If the number of beatles/member 
elements is not equal to 4 then a specific, user-defined error message is 
spawned.  This is very nice!
The above example showed generating a user-defined message when an error 
occurs in the data.  Rick also notes that Schematron has the ability to 
generate messages when it is detected that the data is accurate.  
The ability to specify user-defined messages is a very important feature, as 
will be seen when fallacy #7 is examined.

5. Fallacy 
of a Universal Validation Language

Dave Pawson identified 
this fallacy.  He noted that the Atom specification cannot be validated 
using a single technology:

From [Atom, version] 0.3 
onwards it's not been possible to validate an instance against a single schema, 
not even Relax NG. They need a mix of Schema and 'other' processing before being 
given a clean bill of health.

6. Fallacy of 
Closed System Validation

This fallacy was identified by 
Len a long time ago.  He was discussing closed versus open 
systems when he stated, "Systems leak.  There's no 
such thing as a closed system".  This is an important comment.  
Many people imagine that they can create a monolithic, invariant schema because 
"there's just me and my well-known trading partners".  This statement fails 
to recognize the existence of a changing world; more precisely, a changing 
ecosystem.

7. Fallacy that Validation is Exclusively 
for Constraint Checking

I suspect that many people have 
the same mentality that I had regarding validation: "An XML instance document 
arrives, I forward it to a validator tool, if the validator tool doesn't 
complain then I forward the instance to some software to process it.  If 
there's an error then discard the instance."  Len has enlightened me to the 
greater role that validation can
play in a system.  This is discussed 
below:

Launching Point for Messages

While 
validating an instance document it is reasonable to generate messages - "error 
messages" when errors are encountered, and even "success messages" when instance 
data is found to be conformant.  Thus, validation can result in spawning 
messages that are sent around the system, which activate other parts of the 
system.  Where do the messages go?  What parts of the system receive 
the message?
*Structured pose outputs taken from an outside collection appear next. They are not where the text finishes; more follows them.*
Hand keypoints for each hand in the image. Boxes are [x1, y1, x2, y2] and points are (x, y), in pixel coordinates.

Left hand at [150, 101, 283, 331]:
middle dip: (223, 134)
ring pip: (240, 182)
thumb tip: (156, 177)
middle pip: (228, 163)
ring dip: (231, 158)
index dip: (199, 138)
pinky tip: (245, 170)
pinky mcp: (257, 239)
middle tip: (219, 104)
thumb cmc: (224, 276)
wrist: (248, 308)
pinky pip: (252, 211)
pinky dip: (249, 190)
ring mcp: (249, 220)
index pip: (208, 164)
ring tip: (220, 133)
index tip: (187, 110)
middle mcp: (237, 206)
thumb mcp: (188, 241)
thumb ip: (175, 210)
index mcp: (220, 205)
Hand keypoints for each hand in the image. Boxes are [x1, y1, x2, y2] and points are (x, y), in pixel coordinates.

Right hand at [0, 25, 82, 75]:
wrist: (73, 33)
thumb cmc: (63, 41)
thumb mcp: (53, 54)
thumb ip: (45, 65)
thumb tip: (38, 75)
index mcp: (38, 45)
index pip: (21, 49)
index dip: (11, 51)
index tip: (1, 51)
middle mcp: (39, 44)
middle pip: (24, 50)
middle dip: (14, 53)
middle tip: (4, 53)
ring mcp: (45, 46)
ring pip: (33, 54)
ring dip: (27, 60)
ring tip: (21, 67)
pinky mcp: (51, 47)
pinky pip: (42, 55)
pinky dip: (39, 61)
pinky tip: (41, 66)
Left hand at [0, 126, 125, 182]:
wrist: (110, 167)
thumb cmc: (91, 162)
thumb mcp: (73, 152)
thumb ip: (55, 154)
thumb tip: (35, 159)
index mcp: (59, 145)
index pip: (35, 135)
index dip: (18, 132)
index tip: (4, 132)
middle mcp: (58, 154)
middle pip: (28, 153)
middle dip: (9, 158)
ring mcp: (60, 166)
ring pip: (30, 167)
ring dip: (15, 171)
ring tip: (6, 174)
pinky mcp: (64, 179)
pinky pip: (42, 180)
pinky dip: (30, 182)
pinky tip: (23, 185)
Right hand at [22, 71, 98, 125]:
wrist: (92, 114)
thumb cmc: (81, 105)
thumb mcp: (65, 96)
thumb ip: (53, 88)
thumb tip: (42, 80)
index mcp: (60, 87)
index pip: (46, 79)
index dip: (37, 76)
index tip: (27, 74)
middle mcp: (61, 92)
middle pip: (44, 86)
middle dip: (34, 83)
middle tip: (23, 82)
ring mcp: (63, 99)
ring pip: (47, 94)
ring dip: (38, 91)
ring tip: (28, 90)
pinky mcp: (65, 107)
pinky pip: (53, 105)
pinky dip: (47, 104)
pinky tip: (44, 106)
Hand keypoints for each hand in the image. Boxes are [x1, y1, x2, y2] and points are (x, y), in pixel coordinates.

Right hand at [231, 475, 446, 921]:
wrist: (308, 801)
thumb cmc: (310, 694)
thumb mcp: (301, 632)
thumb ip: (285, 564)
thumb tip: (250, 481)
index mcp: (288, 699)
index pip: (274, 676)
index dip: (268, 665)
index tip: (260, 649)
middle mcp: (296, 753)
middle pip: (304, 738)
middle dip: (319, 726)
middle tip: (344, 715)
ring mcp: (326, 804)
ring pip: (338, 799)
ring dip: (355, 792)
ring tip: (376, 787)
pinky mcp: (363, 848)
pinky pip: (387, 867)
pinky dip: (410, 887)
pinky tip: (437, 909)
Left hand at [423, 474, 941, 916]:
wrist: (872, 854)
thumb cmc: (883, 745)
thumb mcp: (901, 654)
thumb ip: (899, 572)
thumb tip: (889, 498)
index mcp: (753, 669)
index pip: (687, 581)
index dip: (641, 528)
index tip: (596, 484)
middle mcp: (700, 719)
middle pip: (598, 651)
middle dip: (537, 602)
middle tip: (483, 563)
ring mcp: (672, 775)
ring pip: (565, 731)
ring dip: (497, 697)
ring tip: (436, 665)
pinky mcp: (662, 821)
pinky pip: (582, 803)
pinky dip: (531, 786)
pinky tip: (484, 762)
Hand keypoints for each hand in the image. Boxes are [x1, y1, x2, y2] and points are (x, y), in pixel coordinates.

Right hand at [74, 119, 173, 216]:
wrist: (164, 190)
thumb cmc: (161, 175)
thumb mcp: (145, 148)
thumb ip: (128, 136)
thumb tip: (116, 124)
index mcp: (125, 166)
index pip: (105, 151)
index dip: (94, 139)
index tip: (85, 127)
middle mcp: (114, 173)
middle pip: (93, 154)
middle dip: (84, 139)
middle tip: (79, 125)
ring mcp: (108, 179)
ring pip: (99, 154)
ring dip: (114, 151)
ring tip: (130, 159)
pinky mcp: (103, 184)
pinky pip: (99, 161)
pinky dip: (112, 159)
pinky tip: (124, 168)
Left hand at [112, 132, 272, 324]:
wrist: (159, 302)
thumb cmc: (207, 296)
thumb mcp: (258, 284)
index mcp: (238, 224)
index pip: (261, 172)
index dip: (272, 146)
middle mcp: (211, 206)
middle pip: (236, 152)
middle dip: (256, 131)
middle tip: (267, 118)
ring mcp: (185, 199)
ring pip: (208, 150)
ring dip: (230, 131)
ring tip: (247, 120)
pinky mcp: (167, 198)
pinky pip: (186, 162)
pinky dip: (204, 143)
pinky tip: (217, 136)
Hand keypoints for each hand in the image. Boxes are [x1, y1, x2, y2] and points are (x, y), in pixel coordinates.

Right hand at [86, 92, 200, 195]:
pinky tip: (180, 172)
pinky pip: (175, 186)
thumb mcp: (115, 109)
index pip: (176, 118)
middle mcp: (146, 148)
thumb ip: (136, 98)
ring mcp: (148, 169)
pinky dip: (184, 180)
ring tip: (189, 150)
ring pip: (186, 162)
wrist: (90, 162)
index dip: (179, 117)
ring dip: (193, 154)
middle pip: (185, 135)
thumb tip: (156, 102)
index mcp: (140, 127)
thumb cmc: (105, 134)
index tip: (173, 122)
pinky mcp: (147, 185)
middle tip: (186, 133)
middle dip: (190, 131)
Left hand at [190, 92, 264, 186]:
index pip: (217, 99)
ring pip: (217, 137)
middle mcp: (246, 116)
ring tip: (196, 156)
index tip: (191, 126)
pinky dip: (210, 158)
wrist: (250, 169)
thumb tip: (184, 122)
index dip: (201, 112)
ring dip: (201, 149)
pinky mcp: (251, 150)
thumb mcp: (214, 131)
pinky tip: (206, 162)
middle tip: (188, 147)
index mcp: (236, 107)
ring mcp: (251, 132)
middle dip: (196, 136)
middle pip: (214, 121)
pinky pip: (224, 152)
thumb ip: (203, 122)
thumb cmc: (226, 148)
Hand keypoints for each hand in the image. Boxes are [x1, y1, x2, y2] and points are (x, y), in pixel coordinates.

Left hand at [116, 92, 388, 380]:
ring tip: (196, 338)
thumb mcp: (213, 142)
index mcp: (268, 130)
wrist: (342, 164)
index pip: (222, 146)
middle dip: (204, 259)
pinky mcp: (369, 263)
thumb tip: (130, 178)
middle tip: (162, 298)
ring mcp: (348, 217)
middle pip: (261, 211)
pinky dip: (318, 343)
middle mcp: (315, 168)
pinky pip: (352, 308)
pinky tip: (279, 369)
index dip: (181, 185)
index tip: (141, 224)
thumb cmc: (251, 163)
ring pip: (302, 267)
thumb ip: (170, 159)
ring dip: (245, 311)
One approach is subscription - a part of the system will 
receive a message only if it has subscribed to receive that type of 
message.  Here are some snippets of a message from Len on this use of 
validation:

... if the expectation of the contract is 
violated, a flag goes up and is sent to whoever has subscribed to that 
event type.

And this snippet:

Aka, 
event-driven intelligence: a flag is raised given recognition of a 
pattern/error/trend and the system sends a subscriber(s) a 
message.

Feedback-Mediated 
Evolution

Suppose that during validation an exception is 
raised.  As discussed above, this may result in spawning a message to some 
part of the system. (For example, a user enters an invalid value for a U.S. 
state code, which results in sending a message to a logger routine)  Len 
notes, "an exception is not an error, it's a learning 
(feedback) mechanism".  The recipient of the
message can take 
advantage of the information that the message provides. (For example, the 
recipient of the invalid state code message may realize that the system should 
not be forcing non-U.S. users to enter a state code; the recipient then changes 
the system)  Thus, validation messages become valuable feedback, which may 
be used to facilitate evolution of the system.

Darwinian 
Selection Process

In Darwinian evolution less fit species are 
filtered out.  Only the fittest species survive.  You may view 
validation as a process in which less fit (erroneous) instances are filtered 
out, and only the fittest (conforming) instances survive.  Here's a snippet 
from Len on this:

... the model of selection based on 
fitness or other criteria can be used to direct the evolution of the system 
based on feedback in the form of messages.